Prevalence, development, and molecular mechanisms of bacteriocin resistance in Campylobacter.

Authors: HOANG, KY VAN - University Of Tennessee; Stern, Norman; SAXTON, ARNOLD - University Of Tennessee; XU, FUZHOU - University Of Tennessee; ZENG, XIMIN - University Of Tennessee; LIN, JUN - University Of Tennessee

Submitted to: Applied and Environmental Microbiology
Publication Type: Peer Reviewed Journal
Publication Acceptance Date: 1/21/2011
Publication Date: 4/1/2011
Citation: Hoang, K., Stern, N.J., Saxton, A.M., Xu, F., Zeng, X., Lin, J. 2011. Prevalence, development, and molecular mechanisms of bacteriocin resistance in Campylobacter.. Applied and Environmental Microbiology. 2011 Apr;77(7):2309-16. Epub 2011 Jan 28..

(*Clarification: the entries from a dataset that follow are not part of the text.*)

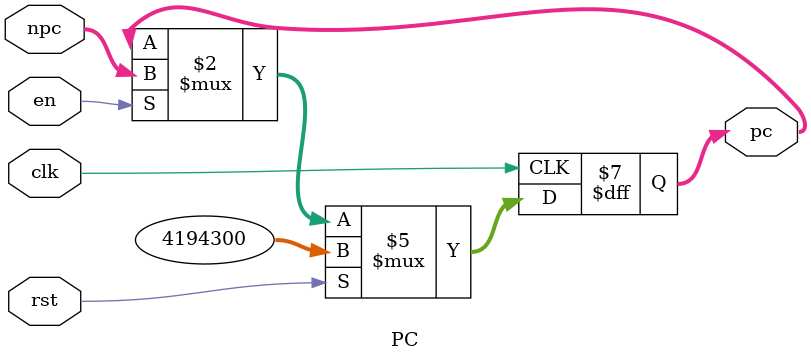
<source format=v>
module PC (
    input                   [ 0 : 0]            clk,
    input                   [ 0 : 0]            rst,
    input                   [ 0 : 0]            en,
    input                   [31 : 0]            npc,

    output      reg         [31 : 0]            pc
);

always @(posedge clk) begin
    if (rst) begin
        pc <= 32'h003F_FFFC;
    end else if (en) begin
        pc <= npc;
    end
end

endmodule
</source>
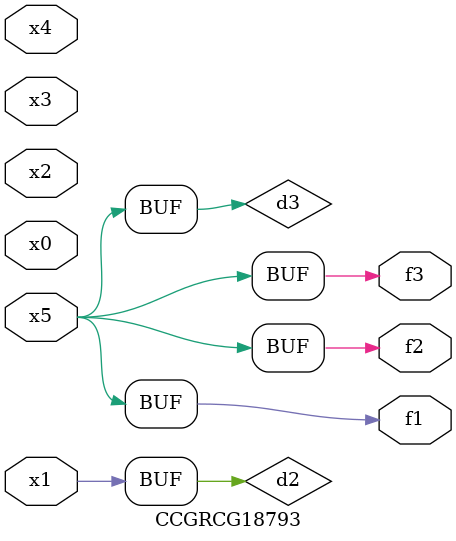
<source format=v>
module CCGRCG18793(
	input x0, x1, x2, x3, x4, x5,
	output f1, f2, f3
);

	wire d1, d2, d3;

	not (d1, x5);
	or (d2, x1);
	xnor (d3, d1);
	assign f1 = d3;
	assign f2 = d3;
	assign f3 = d3;
endmodule

</source>
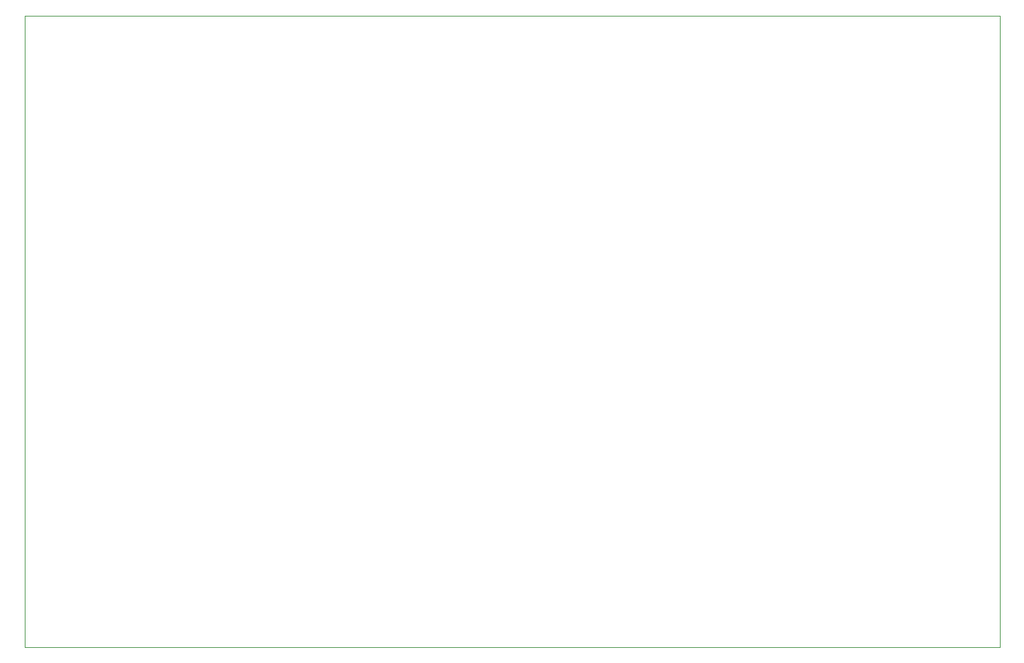
<source format=gbr>
G04*
G04 #@! TF.GenerationSoftware,Altium Limited,Altium Designer,24.1.2 (44)*
G04*
G04 Layer_Color=0*
%FSLAX25Y25*%
%MOIN*%
G70*
G04*
G04 #@! TF.SameCoordinates,E3FF4B23-F407-445B-9987-FD0FFFC61A21*
G04*
G04*
G04 #@! TF.FilePolarity,Positive*
G04*
G01*
G75*
%ADD65C,0.00100*%
D65*
X166000Y234000D02*
Y540000D01*
X638000D01*
Y234000D01*
X166000D01*
M02*

</source>
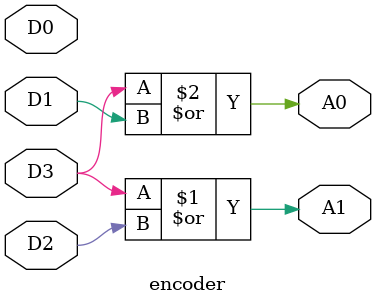
<source format=v>
`timescale 1ns / 1ps

module encoder(D3, D2, D1, D0, A1, A0);
  // 4:2 encoder
  input D3, D2, D1, D0;
  output A1, A0;
  
  or or1(A1, D3, D2);
  or or2(A0, D3, D1);
endmodule
</source>
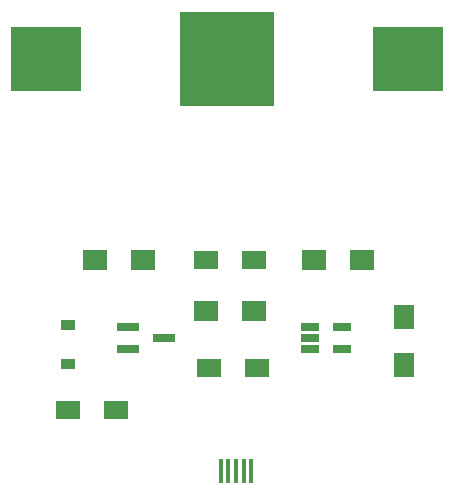
<source format=gbr>
G04 #@! TF.FileFunction,Paste,Top*
%FSLAX46Y46*%
G04 Gerber Fmt 4.6, Leading zero omitted, Abs format (unit mm)*
G04 Created by KiCad (PCBNEW 4.0.4-stable) date 10/14/18 22:48:43*
%MOMM*%
%LPD*%
G01*
G04 APERTURE LIST*
%ADD10C,0.100000*%
%ADD11R,6.000000X5.500000*%
%ADD12R,8.000000X8.000000*%
%ADD13R,2.000000X1.600000*%
%ADD14R,2.000000X1.700000*%
%ADD15R,1.200000X0.900000*%
%ADD16R,0.400000X2.000000*%
%ADD17R,1.900000X0.800000*%
%ADD18R,1.700000X2.000000*%
%ADD19R,1.560000X0.650000*%
G04 APERTURE END LIST*
D10*
D11*
X150428000Y-53340000D03*
X119828000Y-53340000D03*
D12*
X135128000Y-53340000D03*
D13*
X133636000Y-79502000D03*
X137636000Y-79502000D03*
X133382000Y-70358000D03*
X137382000Y-70358000D03*
X121698000Y-83058000D03*
X125698000Y-83058000D03*
D14*
X137382000Y-74676000D03*
X133382000Y-74676000D03*
D15*
X121666000Y-79120000D03*
X121666000Y-75820000D03*
D16*
X134599680Y-88242140D03*
X135232140Y-88242140D03*
X135877300Y-88234520D03*
X136535160Y-88247220D03*
X137185400Y-88247220D03*
D17*
X126770000Y-76012000D03*
X126770000Y-77912000D03*
X129770000Y-76962000D03*
D14*
X123984000Y-70358000D03*
X127984000Y-70358000D03*
X142526000Y-70358000D03*
X146526000Y-70358000D03*
D18*
X150114000Y-79216000D03*
X150114000Y-75216000D03*
D19*
X142160000Y-76012000D03*
X142160000Y-76962000D03*
X142160000Y-77912000D03*
X144860000Y-77912000D03*
X144860000Y-76012000D03*
M02*

</source>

Interpretive Summary: Campylobacteriosis is an infectious human food-borne disease caused by bacteria of the genus Campylobacter and it is one of the most common causes of human diarrheal illness in the United States. These bacteria are commonly associated as a commensal in the gastrointestinal (GI) tracts of poultry where birds show no signs of illness to the bacteria. Most cases of campylobacteriosis are associated with eating raw or undercooked poultry meat or from cross-contamination of other foods by these items. Bacteriocins (BCNs) are antimicrobial peptides produced by lactic acid bacteria (LAB) with narrow or broad spectra of antimicrobial activity. Recently, several unique anti-Campylobacter BCNs have been identified from commensal LAB isolated from chicken intestines. These BCNs dramatically reduced C. jejuni colonization in the GI tract of poultry and are being directed toward on-farm control of Campylobacters to reduce food-borne human disease. In this study 137 C. jejuni isolates and 20 C. coli isolates were examined to determine the bacteria’s susceptibilities to the anti-Campylobacter BCNs OR-7 and E-760. Only one C. coli strain displayed resistance to the BCNs, while other campylobacters were all susceptible to inactivation by the antimicrobial peptides. A multidrug efflux pump gene was determined to be responsible for resistance to BCNs. This study represents the first report of and a major step forward in understanding BCN resistance among Campylobacters, which will facilitate the development of effective BCN-based control strategies to reduce the numbers of these bacteria in poultry to lower human food-borne disease.

Technical Abstract: Bacteriocins (BCNs) are antimicrobial peptides produced by lactic acid bacteria (LAB) with narrow or broad spectra of antimicrobial activity. Recently, several unique anti-Campylobacter BCNs have been identified from commensal LAB isolated from chicken intestines. These BCNs dramatically reduced C. jejuni colonization in poultry and are being directed toward on-farm control of Campylobacters to reduce human food-borne disease. However, no information concerning prevalence, development and mechanisms of BCN resistance in Campylobacter exists. In this study, 137 C. jejuni isolates and 20 C. coli isolates were examined for their susceptibilities to the anti-Campylobacter BCNs OR-7 and E-760. Only one C. coli strain displayed resistance to the BCNs (MIC, 64 ug/ml), while others were highly susceptible, with MICs ranging from 0.25 to 4 ug/ml. The C. coli mutants resistant to BCN OR-7 were also obtained by in vitro selection, but all displayed only low-level resistance to OR-7 (MIC, 8 to 16 ug/ml). The acquired BCN resistance in C. coli could be transferred at intra- and interspecies levels among Campylobacter strains by biphasic natural transformation. Genomic examination of the OR-7-resistant mutants by using DNA microarray and random transposon mutagenesis revealed that the multidrug efflux pump CmeABC contributes to both intrinsic resistance and acquired resistance to the BCNs. Altogether, this study represents the first report of and a major step forward in understanding BCN resistance among Campylobacters, which will facilitate the development of effective BCN-based strategies to reduce the numbers of these bacteria in poultry to lower human food-borne disease.